■ **Document extract**
-- Opening Marker --

San Juan, Puerto Rico report [March 2024]

We stayed for a couple of days in an Airbnb in Santurce, south of the expressway, and then for a week at the Sheraton by the Convention Center (my partner was attending a conference, I tagged along). We did not have a car, and did not take public transit. The hotel had a shuttle to Escambrón beach and Old San Juan, and we took that a few times. As is typical these days, we tried to eat well, but not fancy. Food is on the expensive side in PR, and our proximity to tourist zones did not help. I’ll list the highlights and briefly summarize the rest.

Our Airbnb was too minimally equipped for me to even make coffee, but we had a good breakfast routine in Santurce: we walked past 787 Coffee (where apparently one can spend $9 on a latte, or $34-47 for 10oz of beans) to Café Comunión, with a good flat white and a great soundtrack, and then to Levain Santurce for quality pastries (around $6 each).

The Convention Centre is geographically isolated by water and expressways. My partner had her hotel breakfast buffet paid for but it would have cost me $25, so I made coffee (Aeropress, hand grinder, beans from Hamburg) in the hotel room, and had bananas and yogurt to tide me over until lunch. It was a 15-minute walk (with some elevation changes) into Miramar (to the west) to get to a decent supermarket, and 20-25 minutes to a reasonable selection of food choices on Calle Cerra and nearby. I did that walk often. Top of the list is the Lena Eh food truck, whose chef, Rubén Guzmán, has a James Beard nomination this year. (The other one from PR is the chef at Orujo, Taller de Gastronomia, a much more expensive tasting restaurant a block away.) We went three times (it is only open three days a week, or I might have gone more often).

-- Closing Marker --

■ **Dataset content**
-- Opening Marker --

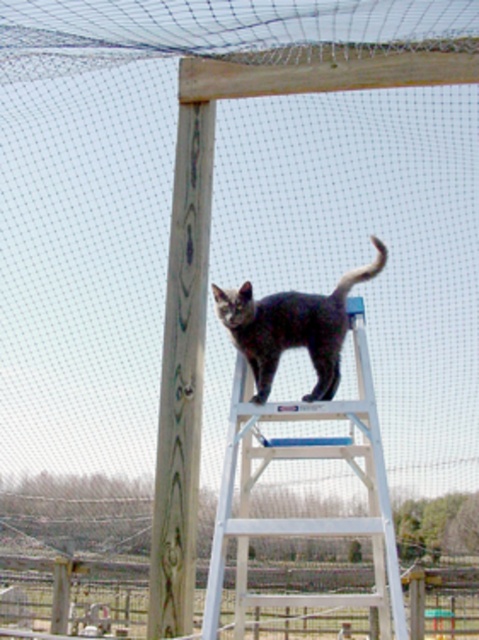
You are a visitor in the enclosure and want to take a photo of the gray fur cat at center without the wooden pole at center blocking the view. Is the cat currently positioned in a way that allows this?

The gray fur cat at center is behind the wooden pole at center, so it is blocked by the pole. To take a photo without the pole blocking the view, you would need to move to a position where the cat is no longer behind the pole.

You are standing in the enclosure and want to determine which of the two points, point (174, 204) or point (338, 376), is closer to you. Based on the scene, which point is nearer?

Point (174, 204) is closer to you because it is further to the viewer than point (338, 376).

-- Closing Marker --
-- Opening Marker --

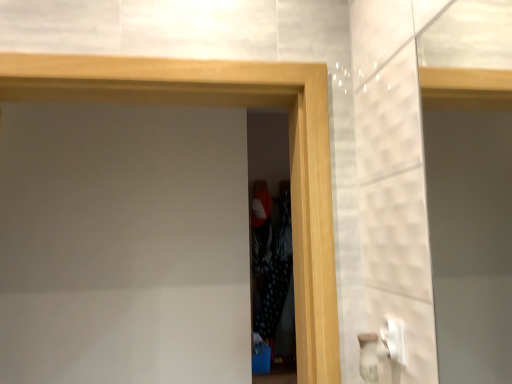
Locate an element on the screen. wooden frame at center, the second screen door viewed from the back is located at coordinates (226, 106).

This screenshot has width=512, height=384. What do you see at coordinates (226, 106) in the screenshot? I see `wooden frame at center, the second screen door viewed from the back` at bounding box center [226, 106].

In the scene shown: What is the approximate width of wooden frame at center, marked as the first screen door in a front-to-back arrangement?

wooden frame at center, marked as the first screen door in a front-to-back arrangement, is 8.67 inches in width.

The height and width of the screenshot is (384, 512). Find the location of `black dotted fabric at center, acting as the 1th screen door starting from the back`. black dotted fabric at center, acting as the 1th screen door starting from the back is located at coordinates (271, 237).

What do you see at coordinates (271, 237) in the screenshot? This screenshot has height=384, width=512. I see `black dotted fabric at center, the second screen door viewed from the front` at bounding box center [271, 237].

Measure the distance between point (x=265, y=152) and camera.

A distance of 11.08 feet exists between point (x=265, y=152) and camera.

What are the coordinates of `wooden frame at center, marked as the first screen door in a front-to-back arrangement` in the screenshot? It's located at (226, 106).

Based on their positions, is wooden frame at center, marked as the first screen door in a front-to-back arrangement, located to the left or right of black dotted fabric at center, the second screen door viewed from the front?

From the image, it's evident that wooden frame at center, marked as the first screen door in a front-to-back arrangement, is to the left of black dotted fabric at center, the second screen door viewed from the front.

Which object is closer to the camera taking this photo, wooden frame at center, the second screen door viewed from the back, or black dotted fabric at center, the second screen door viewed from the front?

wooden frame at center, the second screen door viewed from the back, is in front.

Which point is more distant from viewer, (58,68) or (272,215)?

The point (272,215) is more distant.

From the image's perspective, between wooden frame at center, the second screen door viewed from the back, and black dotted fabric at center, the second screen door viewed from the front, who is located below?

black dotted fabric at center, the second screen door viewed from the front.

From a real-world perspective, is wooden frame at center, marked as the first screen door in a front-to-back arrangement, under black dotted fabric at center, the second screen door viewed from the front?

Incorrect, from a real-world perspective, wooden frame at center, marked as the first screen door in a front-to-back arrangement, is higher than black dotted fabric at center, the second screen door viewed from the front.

-- Closing Marker --

■ **Directions**
**1)** Print the lines of the listing word for word, from the line with "From the image's" up to and including the line with "Incorrect, from a".
**2)** Carry on with the San Juan travel report from the point where it stops.

■ **Answers to this exercise**
**1)**
From the image's perspective, between wooden frame at center, the second screen door viewed from the back, and black dotted fabric at center, the second screen door viewed from the front, who is located below?

black dotted fabric at center, the second screen door viewed from the front.

From a real-world perspective, is wooden frame at center, marked as the first screen door in a front-to-back arrangement, under black dotted fabric at center, the second screen door viewed from the front?

Incorrect, from a real-world perspective, wooden frame at center, marked as the first screen door in a front-to-back arrangement, is higher than black dotted fabric at center, the second screen door viewed from the front.

**2)**
Across the street from the food truck park is Pollos Schnarneco, which looks like a fast-food chain restaurant, but is one of several concepts by prominent local chef Raúl Correa. While the chicken sandwich was good, the highlight was the porchetta sandwich ($11), full of flavour enhanced by the salsa verde, and with loads of crispy skin. We went twice.

Our best restaurant meal was, improbably, at Kemuri on the adjacent Calle Eduardo Cerra (maddening street naming!), which served Japanese comfort food. This set of kare raisu topped with karaage was $29 (so maybe three times what it would have cost in Japan?). The curry was not from a box; it was balanced and quite tasty.

The pizza at La Santurcina was quite good, though we may have escaped the dreaded soggy crust just by ordering one without tomato sauce or fresh mozzarella (mushrooms and fontina, $23). Quality selection of craft beer (cans/bottles).

The one place we ate in Old San Juan was Taberna Lúpulo, which is primarily a beer bar (and a very good one, with over 40 taps) but with quality bar food. After ten months in Portugal, I was thirsting for good craft beer on draught, so we went twice, and I went once by myself.

Pictured below is their Cubano sandwich ($13, big enough to share) but we also had their tripleta burger sliders (ground beef/chorizo/sausage, $14 for four), blistered shishito peppers ($13), and I had a chicken gyro, which was a notch below but still a generous portion, reasonably tasty, and a bargain at $8. The beer is not cheap ($7-10 for 13oz, or 8oz for higher ABV or fancier pours) but the selection (we could see the rotation through our visits) compensates.

The best tacos we had were at Acapulco Taqueria Mexicana in Ocean Park. Good flavours from the al pastor and cochinita pibil. The server said proudly, “We make our corn tortillas fresh every morning,” and we were like “You let them sit around for several hours?” though of course we didn’t voice that.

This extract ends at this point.